=== EXTRAIT DU DOCUMENT ===
Selon une étude publiée en juin, 1 médecin sur 6 reconnaît commettre quotidiennement des erreurs de diagnostic. Une nouvelle peu rassurante pour les patients.

1 médecin sur 6 avoue faire des erreurs de diagnostic

Les médecins ne sont ni dotés de la sciences infuse ni des dieux, ce sont juste des êtres humains. Et comme nous tous, ils peuvent se tromper, même lors de leur diagnostic. Cela n’est pas si rare nous apprend une récente étude réalisée par des chercheurs de la faculté de médecine de l’Université Johns Hopkins de Baltimore et publiée par le Journal of General Internal Medicine

Selon un sondage publié le 26 juin 2019 qui a été réalisé auprès de 633 médecins et 118 infirmières, 1 médecin sur 6 estime commettre une erreur de diagnostic par jour. Un constat qui varie selon le métier exercé. Ceux qui se trompent le plus sont les urgentistes (26%) suivis des généralistes (22%) et des médecins traitants (18%). Bon point en revanche pour les pédiatres (11%), les internes (15%) et les infirmières (17%).

Erreur de diagnostic : les raisons

Errare humanum est… Sed quod (mais pourquoi) ? L’étude révèle qu’il y aurait plusieurs explications. L’une des principales est « le manque de “feedback” sur l'exactitude du diagnostic ». Elle concerne « 38% des médecins et 44% des infirmières/assistantes médicales » apprend-on sur Medisite.

Autre raison invoquée, le manque de temps. Un problème soulevé par 37% des médecins et 47% des infirmières qui explique probablement pourquoi ce sont les médecins urgentistes qui atteignent le taux le plus élevé d’erreurs de diagnostic.

Reste à savoir comment faire en sorte que les médecins commettent moins d'erreurs de diagnostic. Une solution que l'enquête ne propose pas.

=== EXTRAIT DE DONNÉES ===
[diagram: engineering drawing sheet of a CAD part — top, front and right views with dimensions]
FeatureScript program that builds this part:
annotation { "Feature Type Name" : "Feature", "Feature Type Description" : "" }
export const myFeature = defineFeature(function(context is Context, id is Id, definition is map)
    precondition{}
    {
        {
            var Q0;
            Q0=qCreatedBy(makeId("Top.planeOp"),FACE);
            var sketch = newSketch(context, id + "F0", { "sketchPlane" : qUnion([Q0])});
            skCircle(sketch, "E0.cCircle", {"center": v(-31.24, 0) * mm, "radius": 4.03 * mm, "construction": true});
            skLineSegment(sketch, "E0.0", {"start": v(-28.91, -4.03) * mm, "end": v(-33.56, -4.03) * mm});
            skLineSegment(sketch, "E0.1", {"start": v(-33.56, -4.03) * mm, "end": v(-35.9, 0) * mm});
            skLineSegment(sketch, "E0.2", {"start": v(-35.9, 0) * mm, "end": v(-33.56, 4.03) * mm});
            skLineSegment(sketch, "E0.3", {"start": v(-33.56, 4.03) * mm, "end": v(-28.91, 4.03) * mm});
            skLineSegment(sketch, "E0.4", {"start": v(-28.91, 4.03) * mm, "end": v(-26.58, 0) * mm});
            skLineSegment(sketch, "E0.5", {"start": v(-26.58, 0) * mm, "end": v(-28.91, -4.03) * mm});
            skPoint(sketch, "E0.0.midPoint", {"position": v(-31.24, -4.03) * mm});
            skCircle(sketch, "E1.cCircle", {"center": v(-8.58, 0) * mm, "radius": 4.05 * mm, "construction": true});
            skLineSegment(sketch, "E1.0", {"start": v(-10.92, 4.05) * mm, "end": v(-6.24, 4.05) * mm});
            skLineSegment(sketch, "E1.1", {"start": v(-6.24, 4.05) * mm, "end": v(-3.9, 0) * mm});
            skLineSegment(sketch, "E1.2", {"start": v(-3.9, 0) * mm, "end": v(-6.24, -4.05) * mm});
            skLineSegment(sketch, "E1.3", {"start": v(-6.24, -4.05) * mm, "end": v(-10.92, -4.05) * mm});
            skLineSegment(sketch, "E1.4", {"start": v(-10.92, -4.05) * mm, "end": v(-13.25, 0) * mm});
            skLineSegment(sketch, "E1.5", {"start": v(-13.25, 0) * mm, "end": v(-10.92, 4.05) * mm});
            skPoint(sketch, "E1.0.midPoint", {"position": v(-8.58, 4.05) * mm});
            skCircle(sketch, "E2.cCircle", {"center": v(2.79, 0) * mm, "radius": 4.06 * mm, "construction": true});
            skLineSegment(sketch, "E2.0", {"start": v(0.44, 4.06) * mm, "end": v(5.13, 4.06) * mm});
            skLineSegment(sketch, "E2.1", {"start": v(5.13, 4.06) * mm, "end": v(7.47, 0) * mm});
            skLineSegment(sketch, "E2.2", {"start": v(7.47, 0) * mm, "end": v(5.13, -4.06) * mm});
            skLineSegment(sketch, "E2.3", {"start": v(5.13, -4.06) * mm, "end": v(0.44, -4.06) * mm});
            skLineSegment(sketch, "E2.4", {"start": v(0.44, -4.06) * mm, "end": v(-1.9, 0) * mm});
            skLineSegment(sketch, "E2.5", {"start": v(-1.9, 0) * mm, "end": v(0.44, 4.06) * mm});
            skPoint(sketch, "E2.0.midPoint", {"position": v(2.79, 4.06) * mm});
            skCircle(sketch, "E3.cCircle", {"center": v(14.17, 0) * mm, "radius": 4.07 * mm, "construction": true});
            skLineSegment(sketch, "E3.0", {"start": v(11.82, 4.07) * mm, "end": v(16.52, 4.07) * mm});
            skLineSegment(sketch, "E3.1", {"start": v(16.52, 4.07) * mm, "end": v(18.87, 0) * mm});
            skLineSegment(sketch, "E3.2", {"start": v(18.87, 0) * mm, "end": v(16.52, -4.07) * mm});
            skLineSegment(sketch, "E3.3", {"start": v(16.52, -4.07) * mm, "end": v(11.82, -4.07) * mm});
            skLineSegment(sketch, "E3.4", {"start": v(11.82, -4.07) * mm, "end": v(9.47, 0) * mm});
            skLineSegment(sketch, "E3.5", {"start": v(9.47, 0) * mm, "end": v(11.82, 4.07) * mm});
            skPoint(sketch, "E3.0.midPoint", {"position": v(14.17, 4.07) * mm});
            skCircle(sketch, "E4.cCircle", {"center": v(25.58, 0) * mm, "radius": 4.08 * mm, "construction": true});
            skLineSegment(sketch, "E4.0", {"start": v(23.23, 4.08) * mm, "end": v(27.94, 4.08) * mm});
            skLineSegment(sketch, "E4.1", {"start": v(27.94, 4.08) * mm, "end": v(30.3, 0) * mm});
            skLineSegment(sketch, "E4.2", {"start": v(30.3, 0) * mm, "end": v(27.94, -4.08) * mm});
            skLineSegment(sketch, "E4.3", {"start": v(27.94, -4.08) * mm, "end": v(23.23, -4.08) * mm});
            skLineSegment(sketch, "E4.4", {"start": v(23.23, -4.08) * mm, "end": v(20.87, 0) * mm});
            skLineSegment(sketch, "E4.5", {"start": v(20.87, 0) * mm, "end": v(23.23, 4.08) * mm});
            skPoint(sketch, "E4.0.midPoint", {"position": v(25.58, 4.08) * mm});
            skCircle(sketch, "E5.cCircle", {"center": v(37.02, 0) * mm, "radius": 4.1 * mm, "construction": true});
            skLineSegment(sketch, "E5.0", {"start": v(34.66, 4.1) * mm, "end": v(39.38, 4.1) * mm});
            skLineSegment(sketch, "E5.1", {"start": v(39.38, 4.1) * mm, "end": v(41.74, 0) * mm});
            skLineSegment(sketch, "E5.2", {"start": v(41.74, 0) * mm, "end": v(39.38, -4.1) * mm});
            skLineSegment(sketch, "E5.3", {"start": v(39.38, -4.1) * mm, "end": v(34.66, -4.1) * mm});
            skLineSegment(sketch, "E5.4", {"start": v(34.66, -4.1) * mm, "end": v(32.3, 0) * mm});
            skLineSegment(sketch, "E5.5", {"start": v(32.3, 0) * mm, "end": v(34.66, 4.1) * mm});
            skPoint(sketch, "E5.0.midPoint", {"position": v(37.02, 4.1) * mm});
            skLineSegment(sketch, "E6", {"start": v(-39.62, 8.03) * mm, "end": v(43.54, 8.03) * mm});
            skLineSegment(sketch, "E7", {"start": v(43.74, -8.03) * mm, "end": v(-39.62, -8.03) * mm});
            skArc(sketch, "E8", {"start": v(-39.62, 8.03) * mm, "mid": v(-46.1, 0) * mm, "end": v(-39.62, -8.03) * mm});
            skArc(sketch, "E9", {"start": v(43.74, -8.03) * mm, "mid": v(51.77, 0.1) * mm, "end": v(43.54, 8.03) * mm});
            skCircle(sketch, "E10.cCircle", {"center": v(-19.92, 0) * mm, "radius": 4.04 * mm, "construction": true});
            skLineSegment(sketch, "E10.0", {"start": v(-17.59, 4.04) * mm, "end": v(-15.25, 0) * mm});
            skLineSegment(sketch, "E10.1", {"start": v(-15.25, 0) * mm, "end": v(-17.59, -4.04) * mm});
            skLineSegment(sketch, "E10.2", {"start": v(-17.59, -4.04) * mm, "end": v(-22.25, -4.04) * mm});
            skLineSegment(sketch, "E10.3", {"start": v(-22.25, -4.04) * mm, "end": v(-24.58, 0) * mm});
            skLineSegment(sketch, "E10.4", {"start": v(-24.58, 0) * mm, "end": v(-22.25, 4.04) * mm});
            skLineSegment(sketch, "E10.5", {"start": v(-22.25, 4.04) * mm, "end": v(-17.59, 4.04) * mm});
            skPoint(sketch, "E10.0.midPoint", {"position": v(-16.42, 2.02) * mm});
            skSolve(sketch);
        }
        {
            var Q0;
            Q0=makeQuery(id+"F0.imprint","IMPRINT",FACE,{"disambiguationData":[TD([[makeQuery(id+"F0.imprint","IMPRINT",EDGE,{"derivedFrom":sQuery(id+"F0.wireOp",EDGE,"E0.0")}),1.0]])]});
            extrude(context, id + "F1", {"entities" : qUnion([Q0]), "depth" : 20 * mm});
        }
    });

=== TRAVAIL À RÉALISER ===
Reproduisez fidèlement le passage de l'article sur les erreurs de diagnostic qui commence par « Selon un sondage » et se termine par « les infirmières (17%). ». Les items proviennent d'une autre source que le texte.

=== RÉSULTAT CI-DESSOUS ===
Selon un sondage publié le 26 juin 2019 qui a été réalisé auprès de 633 médecins et 118 infirmières, 1 médecin sur 6 estime commettre une erreur de diagnostic par jour. Un constat qui varie selon le métier exercé. Ceux qui se trompent le plus sont les urgentistes (26%) suivis des généralistes (22%) et des médecins traitants (18%). Bon point en revanche pour les pédiatres (11%), les internes (15%) et les infirmières (17%).